Research is especially relevant in a context of climate change, considering the increase in the melting of ice on the white continent.
Antarctica is a continent with great biological activity. Not only is there a wide network of larger organisms that interact with each other, but also the water in its different states plays a fundamental role in the ecosystems found in the southern territory.
However, there is no further information on the connection between the different states of this element that exist at the South Pole, considering the constant entry of fresh water into the Southern Ocean. The connectivity and influence of the masses of water on the white continent is a question that scientists from the Center for Dynamic Research in High Latitude Marine Ecosystems (IDEAL) of the Austral University of Chile (UACh) are trying to elucidate.
Dr. Daniela Soto, a biochemist at the IDEAL Center, collected samples of snow, ice, lakes, streams and water from the intertidal sector of Fildes Bay during the Antarctic Scientific Expedition (ECA 59) in order to carry out a genetic analysis to identify diversity of microorganisms that grow in these systems and quantify the amount of nutrients relevant to the development of life.
“This study is quite pioneering in the area.
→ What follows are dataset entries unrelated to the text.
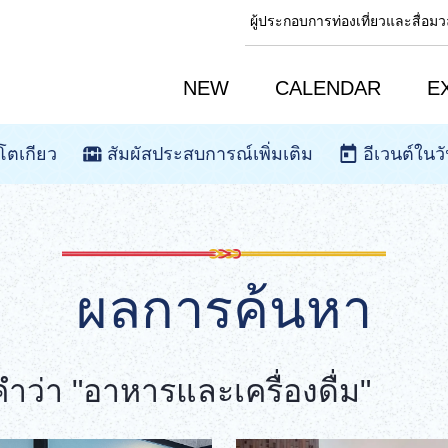
ผู้ประกอบการท่องเที่ยวและสื่อ
NEW
CALENDAR
E
โตเกียว
สัมผัสประสบการณ์เพิ่มเติม
อีเวนต์ในวั
ผลการค้นหา
่า "อาหารและเครื่องดื่ม"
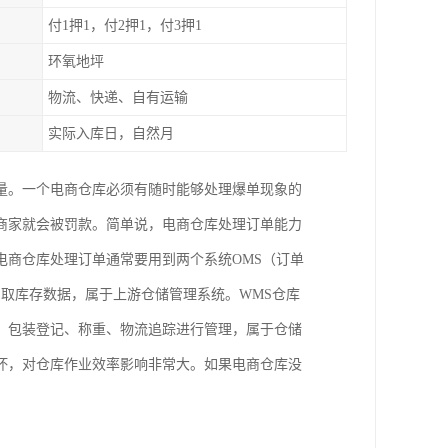
付1押1，付2押1，付3押1
环氧地坪
物流、快递、自有运输
实际入库日，自然月
量。一个电商仓库必须有随时能够处理爆单现象的
商家就会被罚款。简单说，电商仓库处理订单能力
电商仓库处理订单通常要用到两个系统OMS（订单
调取库存数据，属于上游仓储管理系统。WMS仓库
、包装登记、称重、物流追踪进行管理，属于仓储
坏，对仓库作业效率影响非常大。如果电商仓库没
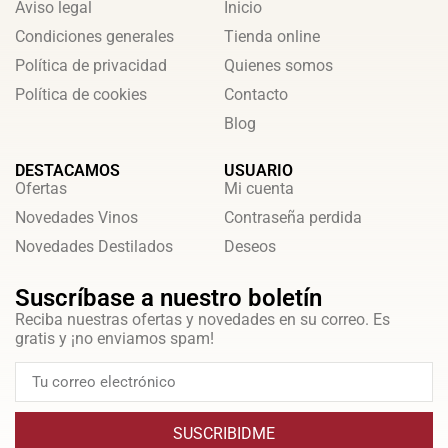
Aviso legal
Inicio
Condiciones generales
Tienda online
Política de privacidad
Quienes somos
Política de cookies
Contacto
Blog
DESTACAMOS
USUARIO
Ofertas
Mi cuenta
Novedades Vinos
Contraseña perdida
Novedades Destilados
Deseos
Suscríbase a nuestro boletín
Reciba nuestras ofertas y novedades en su correo. Es
gratis y ¡no enviamos spam!
SUSCRIBIDME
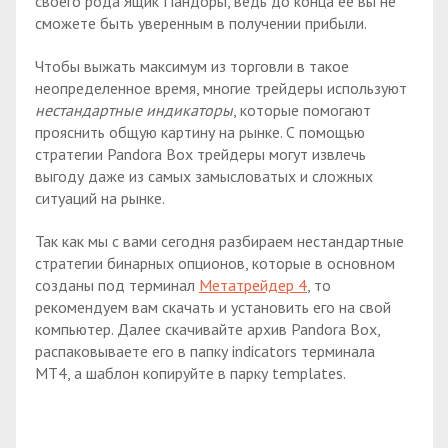
своего рода Ящик Пандоры, ведь до конца ее вы не
сможете быть уверенным в получении прибыли.
Чтобы выжать максимум из торговли в такое
неопределенное время, многие трейдеры используют
нестандартные индикаторы
, которые помогают
прояснить общую картину на рынке. С помощью
стратегии Pandora Box трейдеры могут извлечь
выгоду даже из самых замысловатых и сложных
ситуаций на рынке.
Так как мы с вами сегодня разбираем нестандартные
стратегии бинарных опционов, которые в основном
созданы под терминал
Метатрейдер 4
, то
рекомендуем вам скачать и установить его на свой
компьютер. Далее скачивайте архив Pandora Box,
распаковываете его в папку indicators терминала
МТ4, а шаблон копируйте в парку templates.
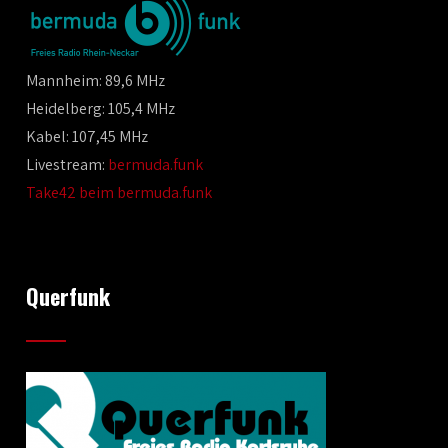
Mannheim: 89,6 MHz
Heidelberg: 105,4 MHz
Kabel: 107,45 MHz
Livestream:
bermuda.funk
Take42 beim bermuda.funk
Querfunk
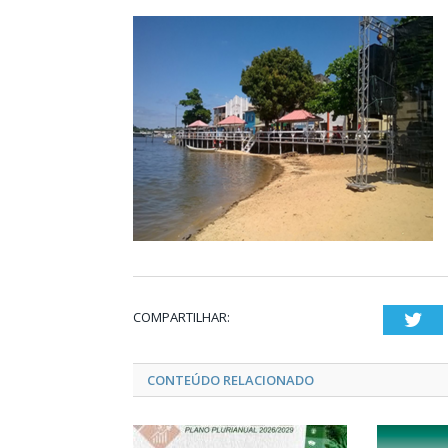
COMPARTILHAR:
Twi
CONTEÚDO RELACIONADO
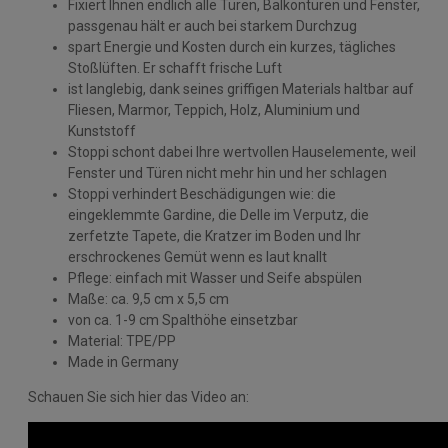
Fixiert Ihnen endlich alle Türen, Balkontüren und Fenster,
passgenau hält er auch bei starkem Durchzug
spart Energie und Kosten durch ein kurzes, tägliches
Stoßlüften. Er schafft frische Luft
ist langlebig, dank seines griffigen Materials haltbar auf
Fliesen, Marmor, Teppich, Holz, Aluminium und
Kunststoff
Stoppi schont dabei Ihre wertvollen Hauselemente, weil
Fenster und Türen nicht mehr hin und her schlagen
Stoppi verhindert Beschädigungen wie: die
eingeklemmte Gardine, die Delle im Verputz, die
zerfetzte Tapete, die Kratzer im Boden und Ihr
erschrockenes Gemüt wenn es laut knallt
Pflege: einfach mit Wasser und Seife abspülen
Maße: ca. 9,5 cm x 5,5 cm
von ca. 1-9 cm Spalthöhe einsetzbar
Material: TPE/PP
Made in Germany
Schauen Sie sich hier das Video an:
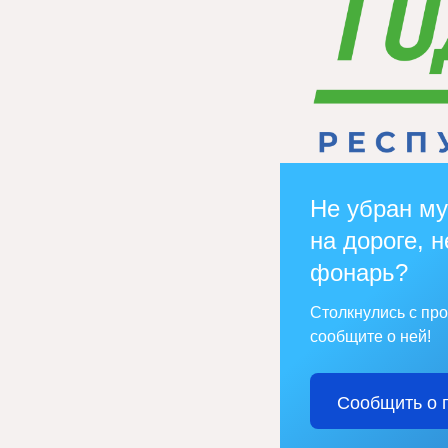
Не убран му
на дороге, н
фонарь?
Столкнулись с пр
сообщите о ней!
Сообщить о 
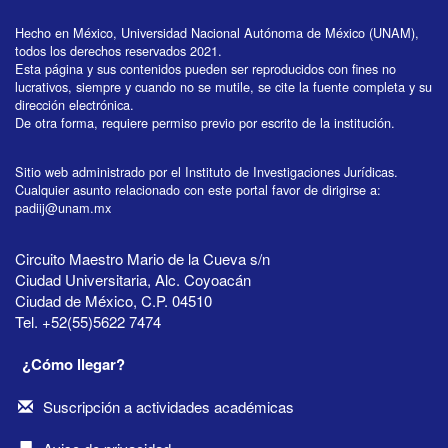
Hecho en México, Universidad Nacional Autónoma de México (UNAM),
todos los derechos reservados 2021.
Esta página y sus contenidos pueden ser reproducidos con fines no
lucrativos, siempre y cuando no se mutile, se cite la fuente completa y su
dirección electrónica.
De otra forma, requiere permiso previo por escrito de la institución.
Sitio web administrado por el Instituto de Investigaciones Jurídicas.
Cualquier asunto relacionado con este portal favor de dirigirse a:
padiij@unam.mx
Circuito Maestro Mario de la Cueva s/n
Ciudad Universitaria, Alc. Coyoacán
Ciudad de México, C.P. 04510
Tel. +52(55)5622 7474
¿Cómo llegar?
Suscripción a actividades académicas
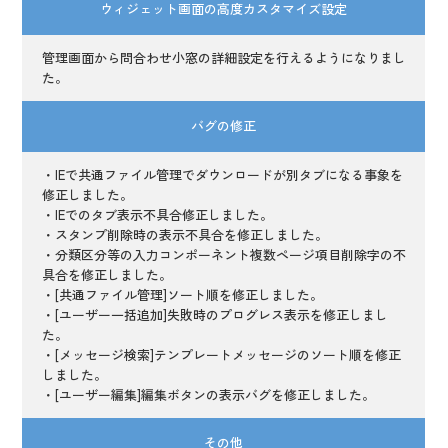
ウィジェット画面の高度カスタマイズ設定
管理画面から問合わせ小窓の詳細設定を行えるようになりまし
た。
バグの修正
・IEで共通ファイル管理でダウンロードが別タブになる事象を
修正しました。
・IEでのタブ表示不具合修正しました。
・スタンプ削除時の表示不具合を修正しました。
・分類区分等の入力コンポーネント複数ページ項目削除字の不
具合を修正しました。
・[共通ファイル管理]ソート順を修正しました。
・[ユーザー一括追加]失敗時のプログレス表示を修正しまし
た。
・[メッセージ検索]テンプレートメッセージのソート順を修正
しました。
・[ユーザー編集]編集ボタンの表示バグを修正しました。
その他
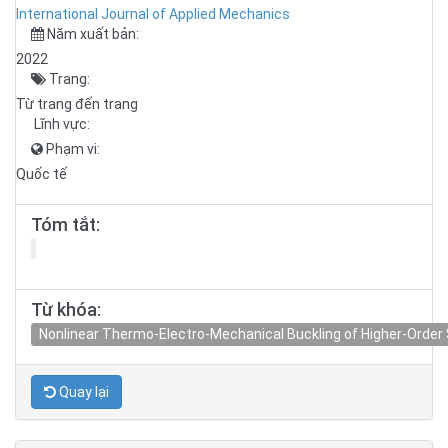
International Journal of Applied Mechanics
Năm xuất bản:
2022
Trang:
Từ trang đến trang
Lĩnh vực:
Phạm vi:
Quốc tế
Tóm tắt:
Từ khóa:
Nonlinear Thermo-Electro-Mechanical Buckling of Higher-Orde
Quay lại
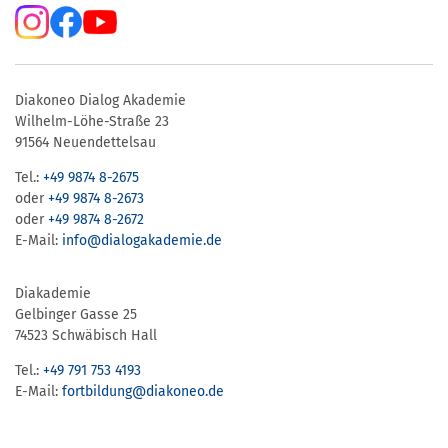
Diakoneo Dialog Akademie
Wilhelm-Löhe-Straße 23
91564 Neuendettelsau
Tel.:
+49 9874 8-2675
oder
+49 9874 8-2673
oder
+49 9874 8-2672
E-Mail:
info@dialogakademie.de
Diakademie
Gelbinger Gasse 25
74523 Schwäbisch Hall
Tel.:
+49 791 753 4193
E-Mail:
fortbildung@diakoneo.de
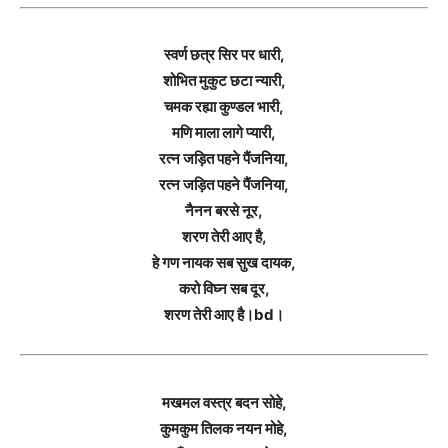
स्वर्ण छत्र सिर पर धारी,
शोभित मुकुट छटा न्यारी,
चमक रह्या कुण्डल भारी,
मणि माला लागे प्यारी,
रत्न जड़ित पहने पैंजनिया,
रत्न जड़ित पहने पैंजनिया,
नैनन बरसे नूर,
शरण तेरी आए है,
हे गण नायक सब सुख दायक,
करो विघ्न सब दूर,
शरण तेरी आए है।bd।
मखमल वस्त्र बदन सोहे,
कुमकुम तिलक नयन मोहे,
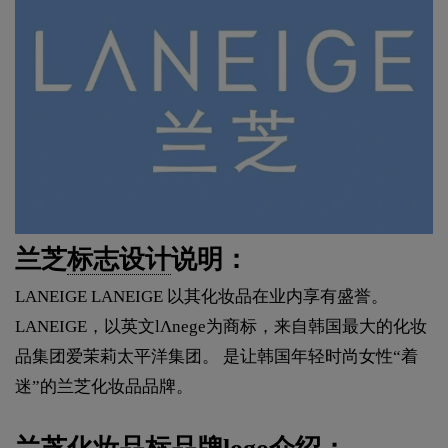
兰芝
标志设计
说明：
LANEIGE LANEIGE 以其化妆品在业内享有盛誉。
LANEIGE，以英文lΛnege为商标，来自韩国最大的化妆
品集团爱茉莉太平洋集团。 是让韩国年轻时尚女性“着
迷”的兰芝化妆品品牌。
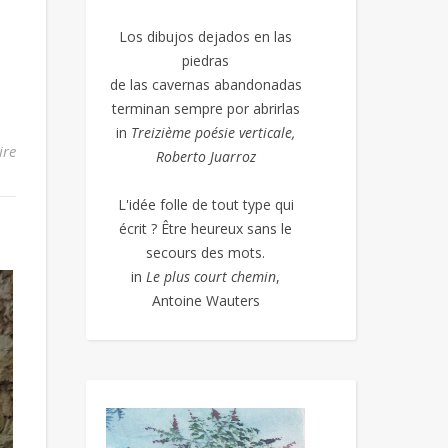
Los dibujos dejados en las
piedras
de las cavernas abandonadas
terminan sempre por abrirlas
in
Treizième poésie
verticale,
ire
Roberto Juarroz
L'idée folle de tout type qui
écrit ? Être heureux sans le
secours des mots.
in
Le plus court chemin
,
Antoine Wauters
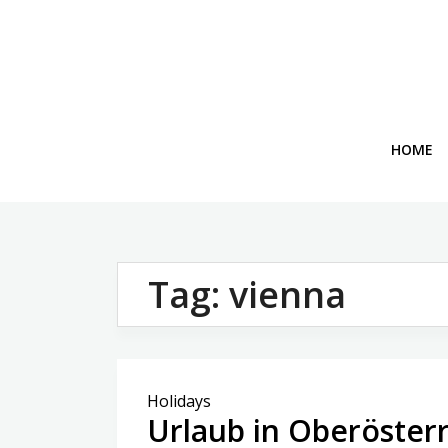
Skip
to
content
HOME
Tag:
vienna
Holidays
Urlaub in Oberösterr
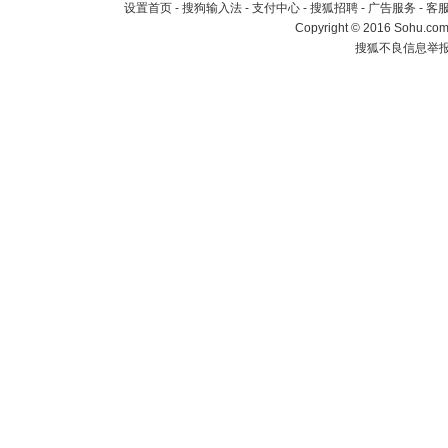
设置首页
-
搜狗输入法
-
支付中心
-
搜狐招聘
-
广告服务
-
客
Copyright
©
2016 Sohu.com 
搜狐不良信息举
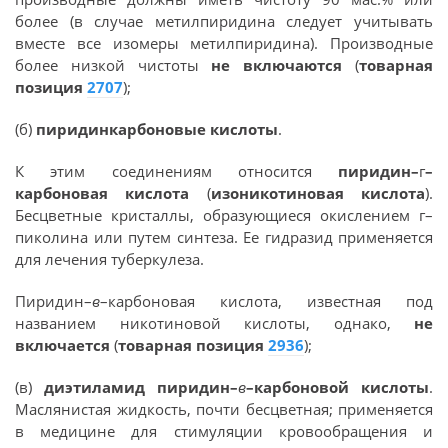
более (в случае метилпиридина следует учитывать
вместе все изомеры метилпиридина). Производные
более низкой чистоты
не включаются
(
товарная
позиция
2707
);
(б)
пиридинкарбоновые кислоты
.
К этим соединениям относится
пиридин–
г
–
карбоновая кислота
(
изоникотиновая кислота
).
Бесцветные кристаллы, образующиеся окислением г–
пиколина или путем синтеза. Ее гидразид применяется
для лечения туберкулеза.
Пиридин–
в
–карбоновая кислота, известная под
названием никотиновой кислоты, однако,
не
включается
(
товарная позиция
2936
);
(в)
диэтиламид пиридин–
в
–карбоновой кислоты
.
Маслянистая жидкость, почти бесцветная; применяется
в медицине для стимуляции кровообращения и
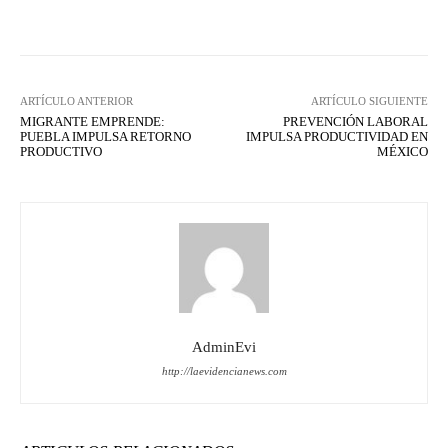
Facebook
X
WhatsApp
Lin
ARTÍCULO ANTERIOR
ARTÍCULO SIGUIENTE
MIGRANTE EMPRENDE:
PREVENCIÓN LABORAL
PUEBLA IMPULSA RETORNO
IMPULSA PRODUCTIVIDAD EN
PRODUCTIVO
MÉXICO
AdminEvi
http://laevidencianews.com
It would mean a first approximation to be able to understand the biological connections that exist in Antarctica and that are a consequence of the constant melting that the continent is suffering. There are some records on nutrient flow from snowfields to the coast, but we don’t particularly have information on Bahía Fildes,” commented the IDEAL Center researcher. The research also ventures into the comparison between fresh and salt water sources in the same territory.
This study is especially relevant in a context of climate change, considering the increase in the melting of ice on the continent. “Our question is what will happen when all this mass of fresh water melts and enters the sea, or what will be dragged along with this phenomenon. These are questions that are open and we are addressing them from this perspective,” mentioned Dr. Soto.
“Due to these abrupt changes in the habitat, it is most probable that certain microorganisms benefit over others, after the contribution of nutrients that may come from the melting of ice and snow. However, the microorganisms that usually develop in the snow will probably disappear after the rapid melting of their environment,” commented the researcher.
After the collection of samples, a genetic analysis will be carried out in the laboratories of the Austral University of Chile in Valdivia, in charge of Dr. Iván Gómez, deputy director of the IDEAL Center and academic of the Institute of Marine and Limnological Sciences (ICML).